### [Quoted passage]
Most of his crops begin life in his grow house. Here, he seeds, planting some 6,000 a week. They germinate in irrigated metal shelves under fluorescent lights, some seeds embedded in dark cylinders of coconut husk and peat moss. Small fields of soil paved with microgreens traverse vertical racks: red lentil, clover, radish, arugula, red cabbage, kohlrabi, and more.

Once ready, some of these plants will be moved to a greenhouse, enveloped in a blocker that provides 40 percent shade. Under the glass and shade, seeds will continue to grow. Naughton utilizes deep-water culture, a growing method similar to aquaponics but without fish. “A plant sits on a raft and floats, and the roots hang down in the water,” he explains. “And the plant just takes up the nutrients in the water that it wants. It doesn’t go in there and drink, drink, drink. It probably uses 80 to 90 percent less water than traditional in-the-ground crops.”

In the open yard behind his house, the picture is different. Hoop-shaped tarps cover raised garden beds and, separately, edible flowers grow uncovered. The flowers are violas. A galaxy of them grow in tight clusters, the petals every vibrant hue you can imagine, more colors than a paint store. Naughton picks the petals every two days. “It’s called dead-heading,” he says. “When you pull all these flowers off, you’ll see the plant will want to flower to produce seed. Once it produces seeds, you’re tricking the plant into putting up more flowers.”

Edible violas about to get the "dead head" treatment.EXPAND
Edible violas about to get the "dead head" treatment.
Chris Malloy

Earlier this decade, when he set his heart on farming, Naughton started taking classes at University of Arizona. He also visited farms in greater Phoenix. His mind open, he culled unconventional techniques from what he learned. What sets him apart, too, is that he sources rare seeds, like Lamborn pea seeds (a “tendril-less pea tendril”).

Another separator is that Naughton grows for color as much as taste.

All this has given his farm cachet. All this has frustrated a chef or two. Naughton doesn’t do farmers markets. He doesn’t drive to faraway restaurants.

### [Material provided]
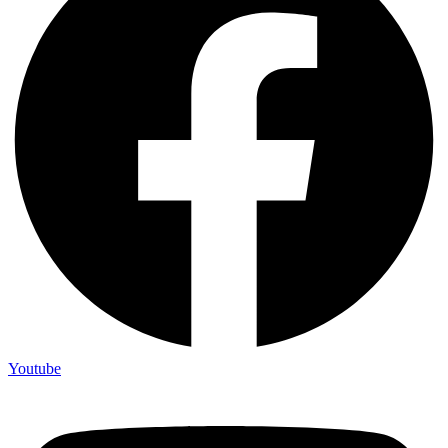
Youtube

### [Brief 1]
Reproduce the passage about Naughton's farm between "Earlier this decade, when" and "to faraway restaurants.", inclusive.
### [Brief 2]
Write the next part of the article on Naughton's farm, beginning after its final sentence.

### [Task response 1]
Earlier this decade, when he set his heart on farming, Naughton started taking classes at University of Arizona. He also visited farms in greater Phoenix. His mind open, he culled unconventional techniques from what he learned. What sets him apart, too, is that he sources rare seeds, like Lamborn pea seeds (a “tendril-less pea tendril”).

Another separator is that Naughton grows for color as much as taste.

All this has given his farm cachet. All this has frustrated a chef or two. Naughton doesn’t do farmers markets. He doesn’t drive to faraway restaurants.

### [Task response 2]
“I want to keep my food close to the farm,” he says. “DC Ranch is as far [south] as I want my food to go. I want to keep it close, and that pisses people off, but it’s not sustainable for me to leave the farm and drive 40 minutes, and drive back 40 minutes. Do you know how much I can get done in an hour and a half?”

And so he doesn’t sell to any chefs south of north Scottsdale, other than Tamara Stanger, who will drive out to make pickups. And so he delivers in reusable plastic bins to Arizona-minded northern restaurants like Tonto Bar & Grill and Cartwright’s Modern Cuisine, to private clubs like Trilogy and Scottsdale National. And so he sells to the private chefs of Midas-rich CEOs. “So it’s that,” he says of his time-born distance restrictions, “and also that I pull it out of the ground day of, and it’s getting to the chef that day.”

Naughton wants his product to be as fresh and vibrant as possible. That’s why he harvests just about every day. Walking up and down his rows of raised garden beds, he checks progress, plucks leaves, twists stalks, assesses bug damage, assays colors, and names outlandish plants.

Anise hyssop, purple sage, lemon basil, variegated oregano.

“These [herb] plants will be here for several years,” he says. “I’ll continue to water them in the summertime.”

Variegated thyme, lemon thyme, variegated oregano, strawberry mint.

In February, he recalls, “I had 11 inches of snow. I lost almost half the farm.”

Glacier lettuce, speckled romaine, Miz America, Frizzy Lizzy.

“I’ve delivered food to Scottsdale Airpark, in front of 40-, 50-million-dollar Lear jets.”

Arugula beans, flame badger beets, bronze fennel, heirloom Japanese onion.

A new radish varietal, the watercolor-hued purple breakfast.

Sorrel webbed with red veins like the cracks of an ancient vase.

“The chefs I sell to,” he says, smiling, avoiding credit, “their plates are like artwork.”